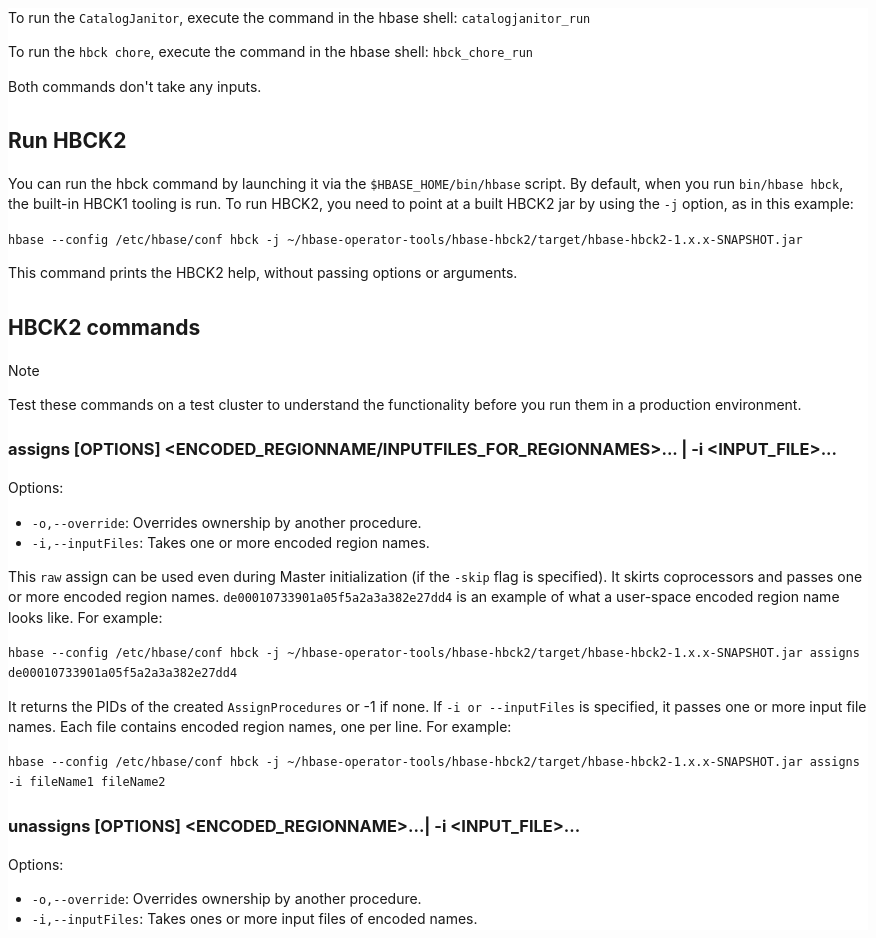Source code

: To run the `CatalogJanitor`, execute the command in the hbase shell: `catalogjanitor_run`

To run the `hbck chore`, execute the command in the hbase shell: `hbck_chore_run`

Both commands don't take any inputs.

## Run HBCK2

You can run the hbck command by launching it via the `$HBASE_HOME/bin/hbase` script. By default, when you run `bin/hbase hbck`, the built-in HBCK1 tooling is run. To run HBCK2, you need to point at a built HBCK2 jar by using the `-j` option, as in this example:

`hbase --config /etc/hbase/conf hbck -j ~/hbase-operator-tools/hbase-hbck2/target/hbase-hbck2-1.x.x-SNAPSHOT.jar`

This command prints the HBCK2 help, without passing options or arguments.

## HBCK2 commands

> [!NOTE]
> Test these commands on a test cluster to understand the functionality before you run them in a production environment.

### assigns [OPTIONS] <ENCODED_REGIONNAME/INPUTFILES_FOR_REGIONNAMES>... | -i <INPUT_FILE>...

Options:

* `-o,--override`: Overrides ownership by another procedure.
* `-i,--inputFiles`: Takes one or more encoded region names.

This `raw` assign can be used even during Master initialization (if the `-skip` flag is specified). It skirts coprocessors and passes one or more encoded region names. `de00010733901a05f5a2a3a382e27dd4` is an example of what a user-space encoded region name looks like. For example:

```
hbase --config /etc/hbase/conf hbck -j ~/hbase-operator-tools/hbase-hbck2/target/hbase-hbck2-1.x.x-SNAPSHOT.jar assigns de00010733901a05f5a2a3a382e27dd4
```

It returns the PIDs of the created `AssignProcedures` or -1 if none. If `-i or --inputFiles` is specified, it passes one or more input file names. Each file contains encoded region names, one per line. For example:

```
hbase --config /etc/hbase/conf hbck -j ~/hbase-operator-tools/hbase-hbck2/target/hbase-hbck2-1.x.x-SNAPSHOT.jar assigns -i fileName1 fileName2
```

### unassigns [OPTIONS] <ENCODED_REGIONNAME>...| -i <INPUT_FILE>...

Options:

* `-o,--override`: Overrides ownership by another procedure.
* `-i,--inputFiles`: Takes ones or more input files of encoded names.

▸ Work required
Word for word, print the material above, but without its pictures.

▸ Answer below
Source code

: To run the `CatalogJanitor`, execute the command in the hbase shell: `catalogjanitor_run`

To run the `hbck chore`, execute the command in the hbase shell: `hbck_chore_run`

Both commands don't take any inputs.

## Run HBCK2

You can run the hbck command by launching it via the `$HBASE_HOME/bin/hbase` script. By default, when you run `bin/hbase hbck`, the built-in HBCK1 tooling is run. To run HBCK2, you need to point at a built HBCK2 jar by using the `-j` option, as in this example:

`hbase --config /etc/hbase/conf hbck -j ~/hbase-operator-tools/hbase-hbck2/target/hbase-hbck2-1.x.x-SNAPSHOT.jar`

This command prints the HBCK2 help, without passing options or arguments.

## HBCK2 commands

> [!NOTE]
> Test these commands on a test cluster to understand the functionality before you run them in a production environment.

### assigns [OPTIONS] <ENCODED_REGIONNAME/INPUTFILES_FOR_REGIONNAMES>... | -i <INPUT_FILE>...

Options:

* `-o,--override`: Overrides ownership by another procedure.
* `-i,--inputFiles`: Takes one or more encoded region names.

This `raw` assign can be used even during Master initialization (if the `-skip` flag is specified). It skirts coprocessors and passes one or more encoded region names. `de00010733901a05f5a2a3a382e27dd4` is an example of what a user-space encoded region name looks like. For example:

```
hbase --config /etc/hbase/conf hbck -j ~/hbase-operator-tools/hbase-hbck2/target/hbase-hbck2-1.x.x-SNAPSHOT.jar assigns de00010733901a05f5a2a3a382e27dd4
```

It returns the PIDs of the created `AssignProcedures` or -1 if none. If `-i or --inputFiles` is specified, it passes one or more input file names. Each file contains encoded region names, one per line. For example:

```
hbase --config /etc/hbase/conf hbck -j ~/hbase-operator-tools/hbase-hbck2/target/hbase-hbck2-1.x.x-SNAPSHOT.jar assigns -i fileName1 fileName2
```

### unassigns [OPTIONS] <ENCODED_REGIONNAME>...| -i <INPUT_FILE>...

Options:

* `-o,--override`: Overrides ownership by another procedure.
* `-i,--inputFiles`: Takes ones or more input files of encoded names.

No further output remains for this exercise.